## WORK ORDER 1
Answer these questions from the passage on the migrant evacuation:
(a) What acceptance rate does Versini claim for Afghans?
(b) Where does the Maurepas town hall say the Afghans are being housed?
(c) How long did Ahmad Mohamed Ali spend in Calais?
## WORK ORDER 2
Reproduce the passage on the migrant evacuation word for word, beginning at the words "But France has" and stopping after "She is uncertain.".

(Beginning of PASSAGE TO READ)

But France has one of the lowest asylum acceptance rates in Europe, I observe, scarcely a third. "No. It's higher," Versini protests. "Up to 60 or 70 per cent for Afghans." Her voice wavers. She is uncertain.
Sinister connotation
Some 800 Afghans had been removed before dawn. An aid worker tells me they are being held in a stadium at Maurepas – a sinister historical connotation. But when I telephone the town hall at Maurepas, I am told the Afghans are being housed in the community centre, not the stadium.
To circumvent the police line, I make my way through back streets, where I find Nasr Bottarah (30), from Khartoum in Sudan, sitting on a ledge, gnawing a piece of stale bread. He wears the migrant uniform of runners, jeans and an anorak, and a wool scarf wrapped around his head to guard against the cold. Like most of the migrants, he is emaciated.
“I want my country back,” Bottarah repeats forlornly. “I don’t want to live like this. I want to go back to Sudan.”
I join a crowd of several hundred, among the 3,852 evacuated, packed like sardines alongside the coaches. Ahmad Mohamed Ali (26), from Darfur, tells me he spent one month in Stalingrad, and before that six months in Calais.

(End of PASSAGE TO READ)
(Beginning of RAW DATA)

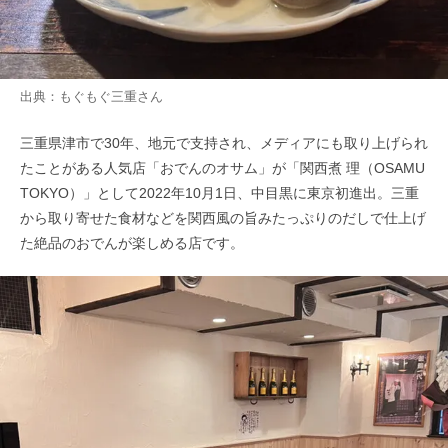
出典：
もぐもぐ三重
さん
三重県津市で30年、地元で支持され、メディアにも取り上げられ
たことがある人気店「おでんのオサム」が「関西煮 理（OSAMU
TOKYO）」として2022年10月1日、中目黒に東京初進出。三重
から取り寄せた食材などを関西風の旨みたっぷりのだしで仕上げ
た絶品のおでんが楽しめる店です。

(End of RAW DATA)

## WORKED SOLUTION 1
(a) Up to 60 or 70 per cent.
(b) In the community centre.
(c) Six months.

## WORKED SOLUTION 2
But France has one of the lowest asylum acceptance rates in Europe, I observe, scarcely a third. "No. It's higher," Versini protests. "Up to 60 or 70 per cent for Afghans." Her voice wavers. She is uncertain.